→ Task brief
Copy every record that follows, word for word.

→ Information

---

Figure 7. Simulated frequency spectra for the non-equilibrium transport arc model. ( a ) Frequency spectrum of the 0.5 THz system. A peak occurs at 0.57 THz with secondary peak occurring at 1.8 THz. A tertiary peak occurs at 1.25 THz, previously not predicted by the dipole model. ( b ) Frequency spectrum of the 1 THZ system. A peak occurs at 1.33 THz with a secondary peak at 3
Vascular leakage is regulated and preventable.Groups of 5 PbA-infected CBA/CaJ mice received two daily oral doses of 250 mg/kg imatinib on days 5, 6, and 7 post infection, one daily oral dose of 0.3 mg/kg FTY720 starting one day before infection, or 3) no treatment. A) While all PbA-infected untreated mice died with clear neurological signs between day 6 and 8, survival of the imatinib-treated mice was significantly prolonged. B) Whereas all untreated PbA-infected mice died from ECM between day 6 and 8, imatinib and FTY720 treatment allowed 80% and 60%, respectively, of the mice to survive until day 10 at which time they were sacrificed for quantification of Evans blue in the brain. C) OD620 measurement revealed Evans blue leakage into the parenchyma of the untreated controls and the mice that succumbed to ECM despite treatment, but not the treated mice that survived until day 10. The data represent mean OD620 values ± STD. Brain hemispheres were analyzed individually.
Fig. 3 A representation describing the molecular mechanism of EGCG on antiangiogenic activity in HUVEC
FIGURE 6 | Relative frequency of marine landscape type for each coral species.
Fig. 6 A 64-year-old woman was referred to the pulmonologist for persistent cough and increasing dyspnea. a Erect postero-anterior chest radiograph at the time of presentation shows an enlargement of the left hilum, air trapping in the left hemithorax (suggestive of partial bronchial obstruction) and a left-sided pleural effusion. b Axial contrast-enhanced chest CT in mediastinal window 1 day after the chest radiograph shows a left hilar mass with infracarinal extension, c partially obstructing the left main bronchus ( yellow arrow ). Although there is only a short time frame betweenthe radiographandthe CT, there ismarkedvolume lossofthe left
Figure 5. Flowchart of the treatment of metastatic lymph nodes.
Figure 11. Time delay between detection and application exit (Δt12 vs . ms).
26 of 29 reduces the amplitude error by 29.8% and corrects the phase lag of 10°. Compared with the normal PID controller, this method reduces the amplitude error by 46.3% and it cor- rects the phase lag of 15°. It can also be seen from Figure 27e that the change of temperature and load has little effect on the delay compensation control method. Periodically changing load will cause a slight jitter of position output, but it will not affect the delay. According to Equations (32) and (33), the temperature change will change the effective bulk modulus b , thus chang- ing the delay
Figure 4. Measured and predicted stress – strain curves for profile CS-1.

---

→ Answer to this exercise
Figure 7. Simulated frequency spectra for the non-equilibrium transport arc model. ( a ) Frequency spectrum of the 0.5 THz system. A peak occurs at 0.57 THz with secondary peak occurring at 1.8 THz. A tertiary peak occurs at 1.25 THz, previously not predicted by the dipole model. ( b ) Frequency spectrum of the 1 THZ system. A peak occurs at 1.33 THz with a secondary peak at 3
Vascular leakage is regulated and preventable.Groups of 5 PbA-infected CBA/CaJ mice received two daily oral doses of 250 mg/kg imatinib on days 5, 6, and 7 post infection, one daily oral dose of 0.3 mg/kg FTY720 starting one day before infection, or 3) no treatment. A) While all PbA-infected untreated mice died with clear neurological signs between day 6 and 8, survival of the imatinib-treated mice was significantly prolonged. B) Whereas all untreated PbA-infected mice died from ECM between day 6 and 8, imatinib and FTY720 treatment allowed 80% and 60%, respectively, of the mice to survive until day 10 at which time they were sacrificed for quantification of Evans blue in the brain. C) OD620 measurement revealed Evans blue leakage into the parenchyma of the untreated controls and the mice that succumbed to ECM despite treatment, but not the treated mice that survived until day 10. The data represent mean OD620 values ± STD. Brain hemispheres were analyzed individually.
Fig. 3 A representation describing the molecular mechanism of EGCG on antiangiogenic activity in HUVEC
FIGURE 6 | Relative frequency of marine landscape type for each coral species.
Fig. 6 A 64-year-old woman was referred to the pulmonologist for persistent cough and increasing dyspnea. a Erect postero-anterior chest radiograph at the time of presentation shows an enlargement of the left hilum, air trapping in the left hemithorax (suggestive of partial bronchial obstruction) and a left-sided pleural effusion. b Axial contrast-enhanced chest CT in mediastinal window 1 day after the chest radiograph shows a left hilar mass with infracarinal extension, c partially obstructing the left main bronchus ( yellow arrow ). Although there is only a short time frame betweenthe radiographandthe CT, there ismarkedvolume lossofthe left
Figure 5. Flowchart of the treatment of metastatic lymph nodes.
Figure 11. Time delay between detection and application exit (Δt12 vs . ms).
26 of 29 reduces the amplitude error by 29.8% and corrects the phase lag of 10°. Compared with the normal PID controller, this method reduces the amplitude error by 46.3% and it cor- rects the phase lag of 15°. It can also be seen from Figure 27e that the change of temperature and load has little effect on the delay compensation control method. Periodically changing load will cause a slight jitter of position output, but it will not affect the delay. According to Equations (32) and (33), the temperature change will change the effective bulk modulus b , thus chang- ing the delay
Figure 4. Measured and predicted stress – strain curves for profile CS-1.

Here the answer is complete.